TEXT EXTRACT:
::::::::::
Re: [DISCUSS] PIP-173 : Create a built-in Function implementing the most common basic transformations

Posted by Christophe Bornet <bo...@gmail.com>.
Hi Neng,

See the comment from Enrico in the PIP issue
<https://github.com/apache/pulsar/issues/15902>. We've put this in
"Rejected alternatives" for the reasons that:

   - it won't be easily available to all Pulsar users
   - it would be hard to guarantee compatibility with many Pulsar versions,
   and the Transformations will use many advanced features of Pulsar APIs

I agree with Enrico that we should maintain this function in the main repo.
I'll also add that:

   - This is a key feature that Kafka has
   <https://docs.confluent.io/platform/current/connect/transforms/overview.html>
and
   that is lacking in Pulsar
   - A lot of users are asking for it (especially CDC users)
   - The next step will be to be able to chain this function with a
   Sink/Source to have an experience similar to Kafka

I hope this answers your concerns about this PIP.

Best regards

Christophe

Le mer. 8 juin 2022 à 19:43, Neng Lu <fr...@gmail.com> a écrit :

> I would suggest first having some concrete implementations in a separate
> repo.
::::::::::
(Stored records)
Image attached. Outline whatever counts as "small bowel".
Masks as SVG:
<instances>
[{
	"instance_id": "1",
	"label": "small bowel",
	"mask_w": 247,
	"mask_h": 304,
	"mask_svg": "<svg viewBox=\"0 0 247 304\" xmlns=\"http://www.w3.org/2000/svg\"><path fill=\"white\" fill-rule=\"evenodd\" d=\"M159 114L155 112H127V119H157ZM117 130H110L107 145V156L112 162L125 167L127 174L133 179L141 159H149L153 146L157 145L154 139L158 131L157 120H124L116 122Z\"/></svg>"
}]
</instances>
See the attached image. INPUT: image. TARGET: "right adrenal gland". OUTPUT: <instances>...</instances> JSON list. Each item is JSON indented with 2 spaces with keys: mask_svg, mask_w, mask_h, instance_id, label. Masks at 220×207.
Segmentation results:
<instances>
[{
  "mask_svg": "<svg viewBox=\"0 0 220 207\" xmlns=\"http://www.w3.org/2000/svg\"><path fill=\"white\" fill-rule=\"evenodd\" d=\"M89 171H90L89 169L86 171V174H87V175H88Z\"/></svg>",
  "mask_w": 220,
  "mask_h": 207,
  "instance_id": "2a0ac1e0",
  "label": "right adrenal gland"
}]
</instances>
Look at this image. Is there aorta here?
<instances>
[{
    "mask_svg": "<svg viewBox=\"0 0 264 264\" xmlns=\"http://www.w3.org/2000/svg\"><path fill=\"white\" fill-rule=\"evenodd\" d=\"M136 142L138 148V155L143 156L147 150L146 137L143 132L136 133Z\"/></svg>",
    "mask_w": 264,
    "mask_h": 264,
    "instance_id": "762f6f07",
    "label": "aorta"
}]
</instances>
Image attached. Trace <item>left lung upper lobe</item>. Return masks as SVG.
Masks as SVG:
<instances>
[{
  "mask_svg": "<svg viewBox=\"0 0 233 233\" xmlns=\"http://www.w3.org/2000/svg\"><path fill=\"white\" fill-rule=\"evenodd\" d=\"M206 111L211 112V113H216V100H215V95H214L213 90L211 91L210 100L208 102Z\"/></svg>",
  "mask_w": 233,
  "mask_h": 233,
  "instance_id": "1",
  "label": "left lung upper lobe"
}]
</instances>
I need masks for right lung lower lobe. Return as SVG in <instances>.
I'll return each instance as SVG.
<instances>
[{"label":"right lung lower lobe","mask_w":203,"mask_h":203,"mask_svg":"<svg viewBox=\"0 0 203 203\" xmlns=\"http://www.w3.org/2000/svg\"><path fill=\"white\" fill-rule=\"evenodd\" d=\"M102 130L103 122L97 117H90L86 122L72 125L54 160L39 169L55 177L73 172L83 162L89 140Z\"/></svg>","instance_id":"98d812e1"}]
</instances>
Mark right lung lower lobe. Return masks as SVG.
::::::::::
EXERCISE SET:
• A. In the PIP-173 discussion message, which users are said to be especially asking for the feature?
• B. Extend the PIP-173 discussion message beyond its final quoted line.
The entries are not required for the tasks.

RESULTS:
• A. CDC users

• B.
> After verifying its functionality and performance, then we can move into
> the main pulsar repo.
>
> On Fri, Jun 3, 2022 at 5:09 AM Enrico Olivelli <eo...@gmail.com>
> wrote:
>
> > Overall I agree with the proposal.
> > I left some minor feedback on the issue
> >
> > Thank you
> >
> > Enrico
> >
> > Il giorno gio 2 giu 2022 alle ore 16:57 Christophe Bornet
> > <bo...@gmail.com> ha scritto:
> > >
> > > Dear Pulsar community,
> > >
> > > I opened PIP-173 https://github.com/apache/pulsar/issues/15902 to
> > create a
> > > built-in Function implementing the most common basic transformations.
> > >
> > > Let me know what you think.
> > >
> > > Best regards,
> > >
> > > Christophe
> > >
> > > ------
> > >
> > > ## Motivation
> > >
> > > Currently, when users want to modify the data in Pulsar, they need to
> > write
> > > a Function.
> > > For a lot of use cases, it would be handy for them to be able to use a
> > > ready-made built-in Function that implements the most common basic
> > > transformations like the ones available in [Kafka Connect’s SMTs](
> > >
> >
> https://docs.confluent.io/platform/current/connect/transforms/overview.html
> > > ).
> > > This removes users the burden of writing the Function themselves,
> having
> > to
> > > understanding the perks of Pulsar Schemas, coding in a language that
> they
> > > may not master (probably Java if they want to do advanced stuff), and
> > they
> > > benefit from battle-tested, maintained, performance-optimised code.
> > >
> > > ## Goal
> > >
> > > This PIP is about providing a `TransformFunction` that executes a
> > sequence
> > > of basic transformations on the data.
> > > The `TransformFunction` shall be easy to configure, launchable as a
> > > built-in NAR.
> > > The `TransformFunction` shall be able to apply a sequence of common
> > > transformations in-memory so we don’t need to execute the
> > > `TransformFunction` multiple times and read/write to a topic each time.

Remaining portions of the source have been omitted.